▸ TASK DIRECTIONS: Could you reproduce the dataset entries below, switching every "Admin" to "Administrator" and leaving everything else unchanged? Please leave the pictures out of your answer.

Dataset entries
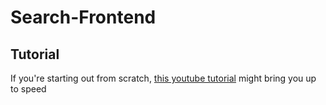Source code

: # Search-Frontend

## Tutorial

If you're starting out from scratch, [this youtube tutorial](https://www.youtube.com/playlist?list=PL55RiY5tL51oyA8euSROLjMFZbXaV7skS) might bring you up to speed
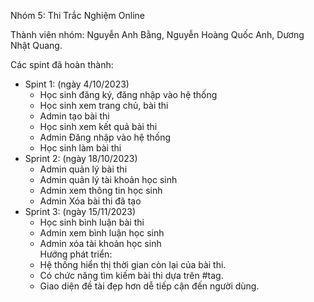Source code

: Nhóm 5: Thi Trắc Nghiệm Online

Thành viên nhóm: Nguyễn Anh Bằng, Nguyễn Hoàng Quốc Anh, Dương Nhật Quang.

Các spint đã hoàn thành:
 - Spint 1: (ngày 4/10/2023)
    + Học sinh đăng ký, đăng nhập vào hệ thống
    + Học sinh xem trang chủ, bài thi
    + Admin tạo bài thi
    + Học sinh xem kết quả bài thi
    + Admin Đăng nhập vào hệ thống
    +  Học sinh làm bài thi   
 - Sprint 2: (ngày 18/10/2023)
    + Admin quản lý bài thi
    + Admin quản lý tài khoản học sinh
    + Admin xem thông tin học sinh
    + Admin Xóa bài thi đã tạo    
 - Sprint 3: (ngày 15/11/2023)
    + Học sinh bình luận bài thi
    + Admin xem bình luận học sinh
    + Admin xóa tài khoản học sinh      
  Hướng phát triển:
   - Hệ thống hiển thị thời gian còn lại của bài thi.
   - Có chức năng tìm kiếm bài thi dựa trên #tag.
   - Giao diện đề tài đẹp hơn dễ tiếp cận đến người dùng.

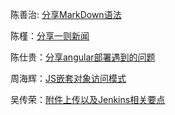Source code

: 陈善治: [分享MarkDown语法](陈善治/index.md)

陈槿：[分享一则新闻](陈槿/news.md)

陈仕贵：[分享angular部署遇到的问题](陈仕贵/index.md)

周海辉：[JS嵌套对象访问模式](周海辉/index.md)

吴传荣：[附件上传以及Jenkins相关要点](吴传荣/index.md)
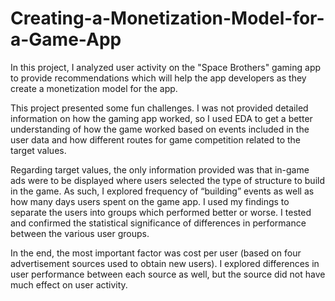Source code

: # Creating-a-Monetization-Model-for-a-Game-App
In this project, I analyzed user activity on the "Space Brothers" gaming app to provide recommendations which will help the app developers as they create a monetization model for the app.

This project presented some fun challenges. I was not provided detailed information on how the gaming app worked, so I used EDA to get a better understanding of how the game worked based on events included in the user data and how different routes for game competition related to the target values.

Regarding target values, the only information provided was that in-game ads were to be displayed where users selected the type of structure to build in the game. As such, I explored frequency of “building” events as well as how many days users spent on the game app. I used my findings to separate the users into groups which performed better or worse. I tested and confirmed the statistical significance of differences in performance between the various user groups.

In the end, the most important factor was cost per user (based on four advertisement sources used to obtain new users). I explored differences in user performance between each source as well, but the source did not have much effect on user activity.
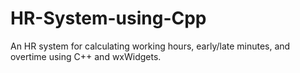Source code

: # HR-System-using-Cpp
An HR system for calculating working hours, early/late minutes, and overtime using C++ and wxWidgets.
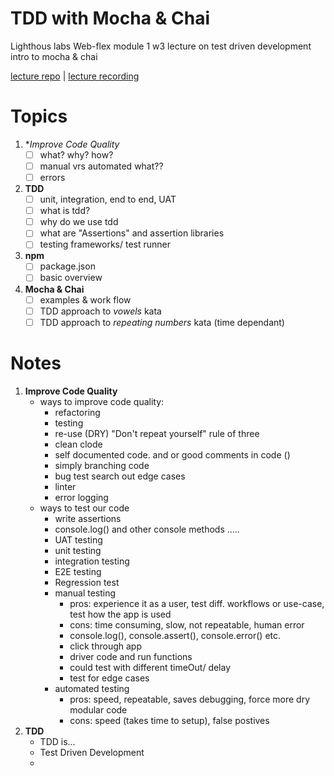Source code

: # TDD with Mocha & Chai
Lighthous labs Web-flex module 1 w3 lecture on test driven development intro to mocha &amp; chai

[lecture repo](https://github.com/ermurray/tdd-mocha-chai) | [lecture recording](https://vimeo.com/742494611/98fcbeb19e)

# Topics
1. **Improve Code Quality*
    - [ ] what? why? how?
    - [ ] manual vrs automated what??
    - [ ] errors

2. **TDD**
    -  [ ] unit, integration, end to end, UAT 
    -  [ ] what is tdd?
    -  [ ] why do we use tdd
    -  [ ] what are "Assertions" and assertion libraries
    -  [ ] testing frameworks/ test runner

3. **npm**
    -  [ ] package.json
    -  [ ] basic overview

4. **Mocha & Chai**
    -  [ ] examples & work flow 
    -  [ ] TDD approach to *vowels* kata
    -  [ ] TDD approach to *repeating numbers* kata (time dependant)

# Notes

1. **Improve Code Quality**
    - ways to improve code quality:
      - refactoring
      - testing
      - re-use (DRY) "Don't repeat yourself" rule of three
      - clean clode
      - self documented code. and or good comments in code ()
      - simply branching code
      - bug test search out edge cases
      - linter
      - error logging
    - ways to test our code
      - write assertions
      - console.log() and other console methods .....
      - UAT testing 
      - unit testing
      - integration testing
      - E2E testing
      - Regression test
      - manual testing
        - pros: experience it as a user, test diff. workflows or use-case, test how the app is used
        - cons: time consuming, slow, not repeatable, human error
        - console.log(), console.assert(), console.error() etc.
        - click through app
        - driver code and run functions
        - could test with different timeOut/ delay
        - test for edge cases
      - automated testing
        - pros: speed, repeatable, saves debugging, force more dry modular code
        - cons: speed (takes time to setup), false postives
2. **TDD**
    - TDD is...
     - Test Driven Development
     -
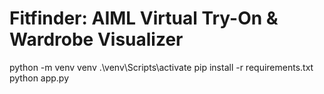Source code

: # Fitfinder: AIML Virtual Try-On & Wardrobe Visualizer

python -m venv venv
.\venv\Scripts\activate 
pip install -r requirements.txt
python app.py

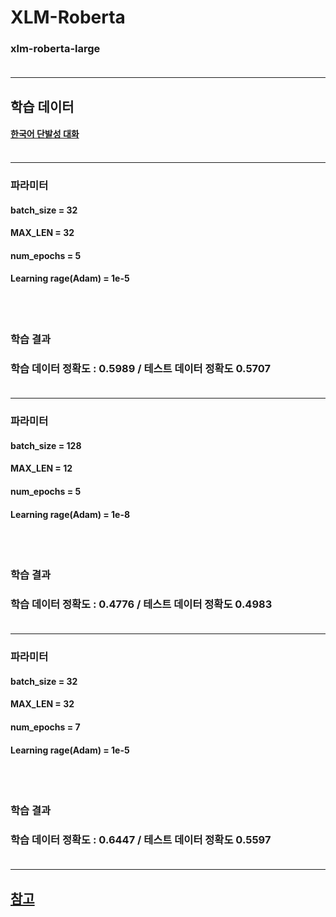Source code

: 

# XLM-Roberta 
### xlm-roberta-large <br/><br/>

- - -
## 학습 데이터 
#### [한국어 단발성 대화](https://aihub.or.kr/opendata/keti-data/recognition-laguage/KETI-02-009)<br/><br/>

- - -
### 파라미터  
#### batch_size = 32
#### MAX_LEN = 32
#### num_epochs = 5
#### Learning rage(Adam) = 1e-5
<br/><br/>

### 학습 결과
### 학습 데이터 정확도 : 0.5989 / 테스트 데이터 정확도 0.5707<br/><br/>
- - -

### 파라미터  
#### batch_size = 128
#### MAX_LEN = 12
#### num_epochs = 5
#### Learning rage(Adam) = 1e-8
<br/><br/>

### 학습 결과
### 학습 데이터 정확도 : 0.4776 / 테스트 데이터 정확도 0.4983<br/><br/>
- - -
### 파라미터  
#### batch_size = 32
#### MAX_LEN = 32
#### num_epochs = 7
#### Learning rage(Adam) = 1e-5
<br/><br/>

### 학습 결과
### 학습 데이터 정확도 : 0.6447 / 테스트 데이터 정확도 0.5597<br/><br/>
- - -

## [참고](https://dacon.io/en/competitions/official/235875/codeshare/4539?page=1&dtype=recent)

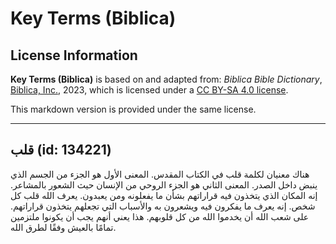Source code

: # Key Terms (Biblica)

## License Information

**Key Terms (Biblica)** is based on and adapted from: _Biblica Bible Dictionary_, [Biblica, Inc.](https://www.biblica.com/), 2023, which is licensed under a [CC BY-SA 4.0 license](https://creativecommons.org/licenses/by-sa/4.0/legalcode.en).

This markdown version is provided under the same license.



--------------------------------

## قلب (id: 134221)

هناك معنيان لكلمة قلب في الكتاب المقدس. المعنى الأول هو الجزء من الجسم الذي ينبض داخل الصدر. المعنى الثاني هو الجزء الروحي من الإنسان حيث الشعور بالمشاعر. إنه المكان الذي يتخذون فيه قراراتهم بشأن ما يفعلونه ومن يعبدون. يعرف الله قلب كل شخص. إنه يعرف ما يفكرون فيه ويشعرون به والأسباب التي تجعلهم يتخذون قراراتهم. على شعب الله أن يخدموا الله من كل قلوبهم. هذا يعني أنهم يجب أن يكونوا ملتزمين تمامًا بالعيش وفقًا لطرق الله.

▸ EXERCISE RESULT:
Source code

: # Search-Frontend

## Tutorial

If you're starting out from scratch, [this youtube tutorial](https://www.youtube.com/playlist?list=PL55RiY5tL51oyA8euSROLjMFZbXaV7skS) might bring you up to speed
Source code

: Nhóm 5: Thi Trắc Nghiệm Online

Thành viên nhóm: Nguyễn Anh Bằng, Nguyễn Hoàng Quốc Anh, Dương Nhật Quang.

Các spint đã hoàn thành:
 - Spint 1: (ngày 4/10/2023)
    + Học sinh đăng ký, đăng nhập vào hệ thống
    + Học sinh xem trang chủ, bài thi
    + Administrator tạo bài thi
    + Học sinh xem kết quả bài thi
    + Administrator Đăng nhập vào hệ thống
    +  Học sinh làm bài thi   
 - Sprint 2: (ngày 18/10/2023)
    + Administrator quản lý bài thi
    + Administrator quản lý tài khoản học sinh
    + Administrator xem thông tin học sinh
    + Administrator Xóa bài thi đã tạo    
 - Sprint 3: (ngày 15/11/2023)
    + Học sinh bình luận bài thi
    + Administrator xem bình luận học sinh
    + Administrator xóa tài khoản học sinh      
  Hướng phát triển:
   - Hệ thống hiển thị thời gian còn lại của bài thi.
   - Có chức năng tìm kiếm bài thi dựa trên #tag.
   - Giao diện đề tài đẹp hơn dễ tiếp cận đến người dùng.

Source code

: 陈善治: [分享MarkDown语法](陈善治/index.md)

陈槿：[分享一则新闻](陈槿/news.md)

陈仕贵：[分享angular部署遇到的问题](陈仕贵/index.md)

周海辉：[JS嵌套对象访问模式](周海辉/index.md)

吴传荣：[附件上传以及Jenkins相关要点](吴传荣/index.md)
Source code

: # Creating-a-Monetization-Model-for-a-Game-App
In this project, I analyzed user activity on the "Space Brothers" gaming app to provide recommendations which will help the app developers as they create a monetization model for the app.

This project presented some fun challenges. I was not provided detailed information on how the gaming app worked, so I used EDA to get a better understanding of how the game worked based on events included in the user data and how different routes for game competition related to the target values.

Regarding target values, the only information provided was that in-game ads were to be displayed where users selected the type of structure to build in the game. As such, I explored frequency of “building” events as well as how many days users spent on the game app. I used my findings to separate the users into groups which performed better or worse. I tested and confirmed the statistical significance of differences in performance between the various user groups.

In the end, the most important factor was cost per user (based on four advertisement sources used to obtain new users). I explored differences in user performance between each source as well, but the source did not have much effect on user activity.
Source code

: # HR-System-using-Cpp
An HR system for calculating working hours, early/late minutes, and overtime using C++ and wxWidgets.
Source code

: # TDD with Mocha & Chai
Lighthous labs Web-flex module 1 w3 lecture on test driven development intro to mocha &amp; chai

[lecture repo](https://github.com/ermurray/tdd-mocha-chai) | [lecture recording](https://vimeo.com/742494611/98fcbeb19e)

# Topics
1. **Improve Code Quality*
    - [ ] what? why? how?
    - [ ] manual vrs automated what??
    - [ ] errors

2. **TDD**
    -  [ ] unit, integration, end to end, UAT 
    -  [ ] what is tdd?
    -  [ ] why do we use tdd
    -  [ ] what are "Assertions" and assertion libraries
    -  [ ] testing frameworks/ test runner

3. **npm**
    -  [ ] package.json
    -  [ ] basic overview

4. **Mocha & Chai**
    -  [ ] examples & work flow 
    -  [ ] TDD approach to *vowels* kata
    -  [ ] TDD approach to *repeating numbers* kata (time dependant)

# Notes

1. **Improve Code Quality**
    - ways to improve code quality:
      - refactoring
      - testing
      - re-use (DRY) "Don't repeat yourself" rule of three
      - clean clode
      - self documented code. and or good comments in code ()
      - simply branching code
      - bug test search out edge cases
      - linter
      - error logging
    - ways to test our code
      - write assertions
      - console.log() and other console methods .....
      - UAT testing 
      - unit testing
      - integration testing
      - E2E testing
      - Regression test
      - manual testing
        - pros: experience it as a user, test diff. workflows or use-case, test how the app is used
        - cons: time consuming, slow, not repeatable, human error
        - console.log(), console.assert(), console.error() etc.
        - click through app
        - driver code and run functions
        - could test with different timeOut/ delay
        - test for edge cases
      - automated testing
        - pros: speed, repeatable, saves debugging, force more dry modular code
        - cons: speed (takes time to setup), false postives
2. **TDD**
    - TDD is...
     - Test Driven Development
     -
Source code

: # Fitfinder: AIML Virtual Try-On & Wardrobe Visualizer

python -m venv venv
.\venv\Scripts\activate 
pip install -r requirements.txt
python app.py

Source code

: 

# XLM-Roberta 
### xlm-roberta-large <br/><br/>

- - -
## 학습 데이터 
#### [한국어 단발성 대화](https://aihub.or.kr/opendata/keti-data/recognition-laguage/KETI-02-009)<br/><br/>

- - -
### 파라미터  
#### batch_size = 32
#### MAX_LEN = 32
#### num_epochs = 5
#### Learning rage(Adam) = 1e-5
<br/><br/>

### 학습 결과
### 학습 데이터 정확도 : 0.5989 / 테스트 데이터 정확도 0.5707<br/><br/>
- - -

### 파라미터  
#### batch_size = 128
#### MAX_LEN = 12
#### num_epochs = 5
#### Learning rage(Adam) = 1e-8
<br/><br/>

### 학습 결과
### 학습 데이터 정확도 : 0.4776 / 테스트 데이터 정확도 0.4983<br/><br/>
- - -
### 파라미터  
#### batch_size = 32
#### MAX_LEN = 32
#### num_epochs = 7
#### Learning rage(Adam) = 1e-5
<br/><br/>

### 학습 결과
### 학습 데이터 정확도 : 0.6447 / 테스트 데이터 정확도 0.5597<br/><br/>
- - -

## [참고](https://dacon.io/en/competitions/official/235875/codeshare/4539?page=1&dtype=recent)

Source code

: # Key Terms (Biblica)

## License Information

**Key Terms (Biblica)** is based on and adapted from: _Biblica Bible Dictionary_, [Biblica, Inc.](https://www.biblica.com/), 2023, which is licensed under a [CC BY-SA 4.0 license](https://creativecommons.org/licenses/by-sa/4.0/legalcode.en).

This markdown version is provided under the same license.



--------------------------------

## قلب (id: 134221)

هناك معنيان لكلمة قلب في الكتاب المقدس. المعنى الأول هو الجزء من الجسم الذي ينبض داخل الصدر. المعنى الثاني هو الجزء الروحي من الإنسان حيث الشعور بالمشاعر. إنه المكان الذي يتخذون فيه قراراتهم بشأن ما يفعلونه ومن يعبدون. يعرف الله قلب كل شخص. إنه يعرف ما يفكرون فيه ويشعرون به والأسباب التي تجعلهم يتخذون قراراتهم. على شعب الله أن يخدموا الله من كل قلوبهم. هذا يعني أنهم يجب أن يكونوا ملتزمين تمامًا بالعيش وفقًا لطرق الله.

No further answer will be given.